Table 1. Overall task completeness evaluation run results
Label	Description	Recommended action	Default threshold
Excellent	Tasks were consistently performed at a high standard. The agentic workflow is working well.	Proceed with confidence	90%–100%
Good	Most tasks were performed successfully, but some performance inconsistencies suggest areas for improvement.	Deploy with caution	70%–89%
Moderate	A significant number of tasks weren’t fully completed. Performance is below the desired level.	Investigate the root causes of poor task completion	50%–69%
Poor	The agentic workflow is consistently failing to complete tasks adequately.
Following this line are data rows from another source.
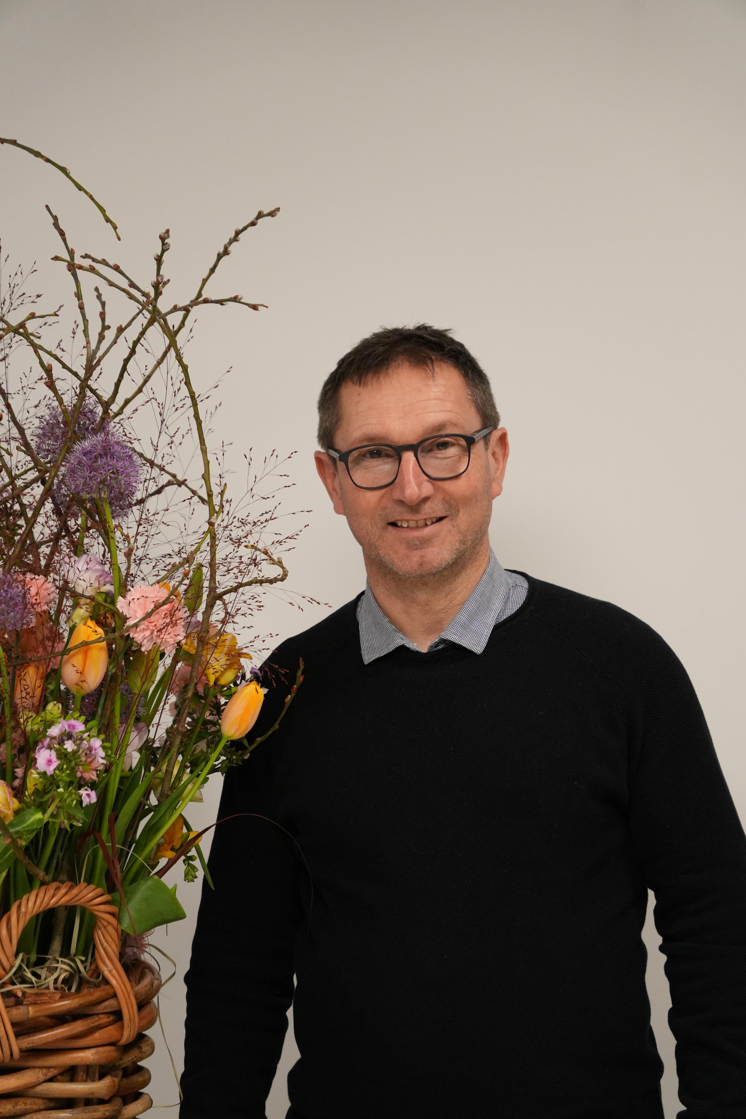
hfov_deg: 9.5
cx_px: 373
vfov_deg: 14.3
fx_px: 4476
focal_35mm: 144
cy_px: 560
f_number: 5.6
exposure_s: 1/160
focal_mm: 96
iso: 2000
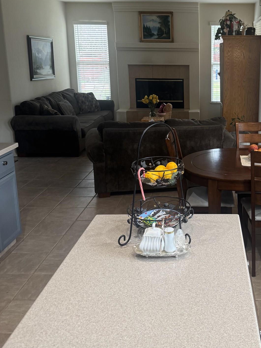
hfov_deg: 35.6
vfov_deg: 47.6
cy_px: 138
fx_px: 392
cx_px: 208
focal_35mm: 39
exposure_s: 1/60
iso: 200
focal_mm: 6.76
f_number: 1.78
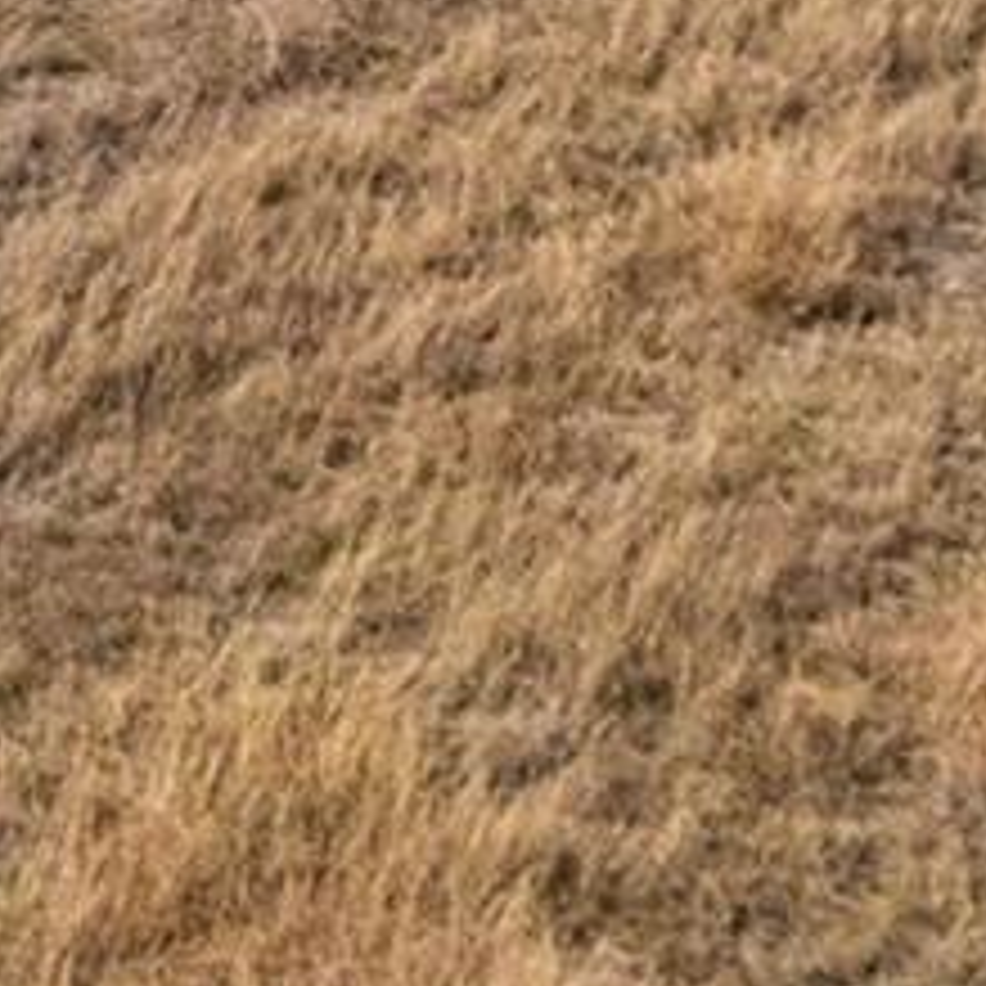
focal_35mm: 175
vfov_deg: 8.9
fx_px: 5640
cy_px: -1506
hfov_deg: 8.0
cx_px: -2310
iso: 100
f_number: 2.8
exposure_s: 1/160
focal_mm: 8.38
Major issues are present.	Do not deploy	0%–49%

Individual record metric scores

Evaluations are run against the log tables of agentic workflow executions. Each record is individually scored for each evaluation plan that you run. Individual record evaluations are scored according to the following metrics.

Table 2. Overall task completeness record metric scoresThe overall task completeness metric assesses whether an AI agent successfully completes its assigned task. It evaluates the execution logs of the agent, ensuring that all required steps were taken and the task was logically and effectively completed.
Number	Score	Description
3	Successful	The main task was fully completed. All subtasks were resolved, and the steps followed a logical sequence with no critical errors.
2	Partially successful	The task was partially completed. Some subtasks remain unresolved or inefficiencies affected the process.
1	Unsuccessful	The task wasn’t completed. Critical subtasks were abandoned or unresolved or the execution failed entirely.

Table 3. Tool performance record metric scoresThe tool performance evaluation metric assesses an AI agent’s ability to select the most appropriate tool for each step while completing a task.
Number	Score	Description
1	True	The right tool was chosen for the action in the plan.
0	False	The right tool wasn’t chosen.

Table 4. Tool calling records metric scoresThe tool calling evaluation metric assesses whether an AI agent correctly constructs tool calls by validating the accuracy, completeness, and formatting of the inputs it provides.
Number	Score	Description
1	True	Input key completeness, input value completeness, and input format completeness were successful.
0	False	One or more of input key completeness, input value completeness, or input format completeness wasn’t successful.